ファンタジーだろうか、それとも誰かの自伝か何かか。
一見では内容が掴みづらい、不思議な本だった。
「美波律子、常に持ち歩くくらい本が好きだったのか。 身辺調査ではそんな情報無かったんだがな……」
「彼女、授業間の小休憩中に本を読んだりはしてなかった。 趣味じゃなく、なにが事情があって持ち歩いたんだろ」
三人とも、卓上に乗り上げて興味津々である。
この人たち、互いにそりは合わずともやはり同じ穴の狢なのだと、彼らを見比べながら私はこっそり頷いた。

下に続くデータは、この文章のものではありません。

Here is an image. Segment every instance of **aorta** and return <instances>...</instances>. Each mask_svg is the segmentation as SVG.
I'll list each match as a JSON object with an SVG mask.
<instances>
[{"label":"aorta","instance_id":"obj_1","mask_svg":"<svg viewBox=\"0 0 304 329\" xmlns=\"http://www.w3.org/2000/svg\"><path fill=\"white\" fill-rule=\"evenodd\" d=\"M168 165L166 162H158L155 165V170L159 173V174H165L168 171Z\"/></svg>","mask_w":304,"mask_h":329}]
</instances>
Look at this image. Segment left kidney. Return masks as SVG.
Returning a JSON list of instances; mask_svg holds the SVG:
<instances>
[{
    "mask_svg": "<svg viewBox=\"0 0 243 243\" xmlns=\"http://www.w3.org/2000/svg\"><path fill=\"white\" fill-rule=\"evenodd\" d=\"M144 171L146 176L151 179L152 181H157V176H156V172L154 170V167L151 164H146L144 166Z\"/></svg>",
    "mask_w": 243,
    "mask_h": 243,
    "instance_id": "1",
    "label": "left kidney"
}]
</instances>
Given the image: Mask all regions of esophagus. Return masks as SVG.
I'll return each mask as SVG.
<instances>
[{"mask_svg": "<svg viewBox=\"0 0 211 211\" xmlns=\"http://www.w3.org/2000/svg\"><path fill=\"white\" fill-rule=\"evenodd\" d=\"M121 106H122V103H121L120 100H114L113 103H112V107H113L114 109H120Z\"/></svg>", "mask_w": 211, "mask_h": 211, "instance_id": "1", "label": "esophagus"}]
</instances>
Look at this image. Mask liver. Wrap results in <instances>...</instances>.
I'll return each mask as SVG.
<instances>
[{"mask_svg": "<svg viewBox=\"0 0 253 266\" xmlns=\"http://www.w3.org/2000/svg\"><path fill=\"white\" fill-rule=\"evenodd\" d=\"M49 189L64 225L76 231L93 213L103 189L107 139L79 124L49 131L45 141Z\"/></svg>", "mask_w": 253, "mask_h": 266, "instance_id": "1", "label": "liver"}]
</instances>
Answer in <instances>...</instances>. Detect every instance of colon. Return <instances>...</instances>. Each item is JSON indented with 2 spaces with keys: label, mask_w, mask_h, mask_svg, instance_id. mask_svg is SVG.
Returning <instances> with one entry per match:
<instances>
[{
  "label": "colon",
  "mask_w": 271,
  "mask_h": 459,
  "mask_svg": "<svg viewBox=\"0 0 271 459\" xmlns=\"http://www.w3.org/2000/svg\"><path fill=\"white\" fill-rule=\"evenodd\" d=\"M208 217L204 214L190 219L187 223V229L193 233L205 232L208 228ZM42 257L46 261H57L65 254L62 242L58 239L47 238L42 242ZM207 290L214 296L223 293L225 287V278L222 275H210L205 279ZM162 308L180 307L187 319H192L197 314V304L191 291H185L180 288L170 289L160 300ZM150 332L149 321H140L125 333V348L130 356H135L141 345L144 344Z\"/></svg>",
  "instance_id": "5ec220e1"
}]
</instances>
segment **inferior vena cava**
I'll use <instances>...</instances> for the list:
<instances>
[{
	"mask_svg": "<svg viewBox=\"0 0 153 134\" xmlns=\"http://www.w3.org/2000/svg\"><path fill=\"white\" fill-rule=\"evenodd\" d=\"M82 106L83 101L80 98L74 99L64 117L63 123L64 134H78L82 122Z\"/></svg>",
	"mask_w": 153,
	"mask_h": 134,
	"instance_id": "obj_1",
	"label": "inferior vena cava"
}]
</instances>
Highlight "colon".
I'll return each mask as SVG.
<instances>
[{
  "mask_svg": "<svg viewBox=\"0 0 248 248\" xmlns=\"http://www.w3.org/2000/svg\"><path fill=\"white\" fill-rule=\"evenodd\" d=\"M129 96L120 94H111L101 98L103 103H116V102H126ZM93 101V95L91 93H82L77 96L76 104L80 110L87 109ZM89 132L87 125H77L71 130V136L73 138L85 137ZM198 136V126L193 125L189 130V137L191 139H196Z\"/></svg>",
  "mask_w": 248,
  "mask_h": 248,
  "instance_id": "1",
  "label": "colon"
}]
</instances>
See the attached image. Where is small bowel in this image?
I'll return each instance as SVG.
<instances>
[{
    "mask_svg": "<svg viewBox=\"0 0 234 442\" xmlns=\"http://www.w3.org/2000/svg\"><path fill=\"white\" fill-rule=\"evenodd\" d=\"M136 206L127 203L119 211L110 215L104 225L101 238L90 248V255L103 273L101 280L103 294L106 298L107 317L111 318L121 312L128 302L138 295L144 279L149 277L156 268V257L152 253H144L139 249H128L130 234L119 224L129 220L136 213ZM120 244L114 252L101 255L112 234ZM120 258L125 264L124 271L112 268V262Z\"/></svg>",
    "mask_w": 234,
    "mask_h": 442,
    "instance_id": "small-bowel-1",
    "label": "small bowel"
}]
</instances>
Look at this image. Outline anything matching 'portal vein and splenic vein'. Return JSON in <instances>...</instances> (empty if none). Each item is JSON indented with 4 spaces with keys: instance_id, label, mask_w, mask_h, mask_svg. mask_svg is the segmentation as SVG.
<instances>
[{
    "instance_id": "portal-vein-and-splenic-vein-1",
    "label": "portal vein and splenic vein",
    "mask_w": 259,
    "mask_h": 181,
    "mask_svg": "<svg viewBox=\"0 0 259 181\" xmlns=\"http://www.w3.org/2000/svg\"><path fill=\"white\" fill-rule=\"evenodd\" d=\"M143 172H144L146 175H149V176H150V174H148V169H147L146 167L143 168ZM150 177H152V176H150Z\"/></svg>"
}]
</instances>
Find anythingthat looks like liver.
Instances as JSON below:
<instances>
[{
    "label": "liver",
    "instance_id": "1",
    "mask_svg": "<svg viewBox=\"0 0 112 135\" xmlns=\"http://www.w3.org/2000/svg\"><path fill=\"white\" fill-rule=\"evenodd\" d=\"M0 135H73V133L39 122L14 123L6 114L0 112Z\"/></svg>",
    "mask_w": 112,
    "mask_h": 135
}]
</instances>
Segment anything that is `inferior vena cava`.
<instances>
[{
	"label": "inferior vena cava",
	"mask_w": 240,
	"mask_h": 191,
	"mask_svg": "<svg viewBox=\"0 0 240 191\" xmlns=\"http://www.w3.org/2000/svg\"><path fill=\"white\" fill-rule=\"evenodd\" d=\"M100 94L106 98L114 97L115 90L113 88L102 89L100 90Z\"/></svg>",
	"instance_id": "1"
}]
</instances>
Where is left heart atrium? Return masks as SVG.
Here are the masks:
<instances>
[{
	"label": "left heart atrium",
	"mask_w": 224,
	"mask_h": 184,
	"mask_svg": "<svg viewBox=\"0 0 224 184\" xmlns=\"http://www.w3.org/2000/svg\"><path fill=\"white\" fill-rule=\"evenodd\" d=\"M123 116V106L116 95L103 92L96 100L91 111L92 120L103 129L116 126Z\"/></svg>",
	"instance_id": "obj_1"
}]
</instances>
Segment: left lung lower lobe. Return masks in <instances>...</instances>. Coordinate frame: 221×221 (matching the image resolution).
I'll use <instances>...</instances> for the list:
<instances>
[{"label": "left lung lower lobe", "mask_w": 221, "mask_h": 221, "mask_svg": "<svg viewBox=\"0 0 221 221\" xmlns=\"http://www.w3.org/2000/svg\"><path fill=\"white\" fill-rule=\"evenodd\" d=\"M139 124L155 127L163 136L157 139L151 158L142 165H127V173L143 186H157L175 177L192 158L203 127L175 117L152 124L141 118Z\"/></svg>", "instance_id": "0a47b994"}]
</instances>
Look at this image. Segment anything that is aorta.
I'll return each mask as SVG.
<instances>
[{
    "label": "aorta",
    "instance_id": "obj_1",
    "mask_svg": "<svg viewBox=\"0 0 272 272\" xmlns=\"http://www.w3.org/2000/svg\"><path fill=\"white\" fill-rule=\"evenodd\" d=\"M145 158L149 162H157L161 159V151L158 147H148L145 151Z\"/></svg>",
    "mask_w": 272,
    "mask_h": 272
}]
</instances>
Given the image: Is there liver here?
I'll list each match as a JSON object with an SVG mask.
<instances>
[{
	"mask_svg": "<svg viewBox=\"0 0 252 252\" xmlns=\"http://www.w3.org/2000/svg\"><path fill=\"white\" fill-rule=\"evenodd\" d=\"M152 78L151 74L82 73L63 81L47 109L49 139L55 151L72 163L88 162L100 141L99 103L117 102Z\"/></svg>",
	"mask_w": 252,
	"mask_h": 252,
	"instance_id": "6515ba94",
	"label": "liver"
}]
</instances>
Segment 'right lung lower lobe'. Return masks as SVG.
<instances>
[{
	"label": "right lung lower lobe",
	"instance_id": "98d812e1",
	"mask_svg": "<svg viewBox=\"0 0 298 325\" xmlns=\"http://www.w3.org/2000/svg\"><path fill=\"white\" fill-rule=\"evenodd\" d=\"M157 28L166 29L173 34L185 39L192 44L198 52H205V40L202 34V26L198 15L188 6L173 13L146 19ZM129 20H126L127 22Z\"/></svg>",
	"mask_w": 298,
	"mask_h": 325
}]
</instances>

「一頁目は白紙。 最後に作者・印刷元の記載や蔵書印も無し。 個人出版の本なのか?」
次に半ばのページを開こうとした弥陀羅の動作が、やけにゆっくり思えた。
嫌な予感。
分かっても目が逸らせなくて、どう動けばいいか分からなくなるうちにそのページが開かれる。
写真だ。
ひとつのページにふたつづつ、写真が貼られていた。
犬が写っていたり、人の手のようなものが写っていたり様々。
ただ両開きの四ページに共通しているものがあった。
全て赤いのだ。
隅々まで真っ赤に、真紅に染って、赤黒く。
やがて激しい音を立てて本が閉じられた。
弥陀羅がやったのだ。
だが遅かった。
沈黙の中、私の脳裏にはハッキリと、血液の一滴一滴まで再現して想像出来るほどに写真が焼き付いていた。